Sunday, January 22, 2012

Dr. Nerdlove...or how I learned to stop worrying and love the videogame

I think I was always a closeted nerd. I mean, I was a nerd, but never really embraced who I was until I was well into my 20's. Sure, I played Mario Brothers when I was little, but I never really understood what I was doing, so I don't feel it counts. I'd questioned my nerdiness in my teens, I'd experimented with it when I was alone in my room, quietly playing "Dragon Warrior" on old school nintendo when no one was around. But as soon as anyone came in the room, I'd turn it off and pretend I had been watching something non-nerdy like ... uh ... blast, what the devil did non-nerdy kids watch in the mid-ninties?! Dawson's Creek!*

As I matured (who am I kidding, I never matured), I pretended that I wasn't a nerd. I hid it from my family and loved ones. I took Kickboxing. I skiied. I pretended to like art. But the whole time I felt I wasn't being true to myself.

Then one day, it all came crashing down. Actually, it wasn't just one day. It was a series of events. And it probably started with my friend introducing me to the Sims (Thanks a lot Greg). I spent hours upon hours creating imaginary communities for imaginary people, delighting in the fact that I could kill them off in a split second by removing the ladder to the pool and causing them to drown, or locking them in a room with a rocket that they would stupidly light and burn to death, or not letting them go to the bathroom (is that realistic? Has anyone died from that?). The point is, The Sims was a safe way for me to experiment with my nerdiness.

From there I got addicted to more hardcore games. First came Zelda, The Twilight Princess. My entire life revolved around Link and his perilous quest to save the princess. Soon, we bought an x-box, and I slowly stepped out of the nerd closet. I went into EB Games on my own, without the guise of buying a game for "my husband." I began go into these shops, asking legitimate questions about the games, such as "Is this a hack and slash, or turn-based?" (as opposed to illegitimate questions like, "What day does 'Two Worlds' come out?"**) I knew the lingo. I got the jokes. I was a nerd.

__Task prompt__
Answer these from the post about becoming a videogame nerd, one answer per line:
1. What game did the writer play alone in the room as a teenager?
2. What two activities did the writer take up while pretending not to be a nerd?
3. What store did the writer go into alone?

__Data supplied__
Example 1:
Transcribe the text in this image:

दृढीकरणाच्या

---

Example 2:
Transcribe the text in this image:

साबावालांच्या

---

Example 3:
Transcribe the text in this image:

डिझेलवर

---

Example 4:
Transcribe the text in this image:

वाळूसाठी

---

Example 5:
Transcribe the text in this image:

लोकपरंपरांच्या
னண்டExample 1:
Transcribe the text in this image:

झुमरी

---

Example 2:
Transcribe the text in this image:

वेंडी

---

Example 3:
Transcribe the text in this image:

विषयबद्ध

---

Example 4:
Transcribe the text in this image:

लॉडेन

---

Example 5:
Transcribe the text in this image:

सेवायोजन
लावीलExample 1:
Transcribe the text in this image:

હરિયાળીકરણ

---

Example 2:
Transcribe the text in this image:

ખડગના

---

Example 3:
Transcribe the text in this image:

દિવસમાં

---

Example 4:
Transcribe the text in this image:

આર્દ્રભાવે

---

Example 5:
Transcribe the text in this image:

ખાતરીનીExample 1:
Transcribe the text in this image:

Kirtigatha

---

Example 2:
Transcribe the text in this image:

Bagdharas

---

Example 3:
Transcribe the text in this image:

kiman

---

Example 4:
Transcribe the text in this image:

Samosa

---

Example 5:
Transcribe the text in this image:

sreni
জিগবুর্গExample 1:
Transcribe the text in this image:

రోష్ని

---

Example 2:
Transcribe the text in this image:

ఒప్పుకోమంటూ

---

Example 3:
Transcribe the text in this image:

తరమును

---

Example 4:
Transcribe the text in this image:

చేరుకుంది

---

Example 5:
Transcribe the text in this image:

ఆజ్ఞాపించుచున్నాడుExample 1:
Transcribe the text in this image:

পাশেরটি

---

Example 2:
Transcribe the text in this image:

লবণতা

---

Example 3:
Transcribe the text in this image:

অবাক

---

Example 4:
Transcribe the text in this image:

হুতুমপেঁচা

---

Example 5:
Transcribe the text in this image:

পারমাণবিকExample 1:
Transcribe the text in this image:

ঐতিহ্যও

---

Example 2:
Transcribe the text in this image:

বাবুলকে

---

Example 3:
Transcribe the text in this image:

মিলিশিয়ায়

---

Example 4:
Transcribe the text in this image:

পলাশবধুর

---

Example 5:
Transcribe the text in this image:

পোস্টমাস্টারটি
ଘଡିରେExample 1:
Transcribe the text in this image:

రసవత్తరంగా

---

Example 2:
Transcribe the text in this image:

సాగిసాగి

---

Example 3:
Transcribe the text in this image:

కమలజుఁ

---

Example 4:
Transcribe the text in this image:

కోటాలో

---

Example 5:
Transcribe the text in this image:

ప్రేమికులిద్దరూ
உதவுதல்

__Result for this exercise__
1. "Dragon Warrior"
2. Kickboxing and skiing
3. EB Games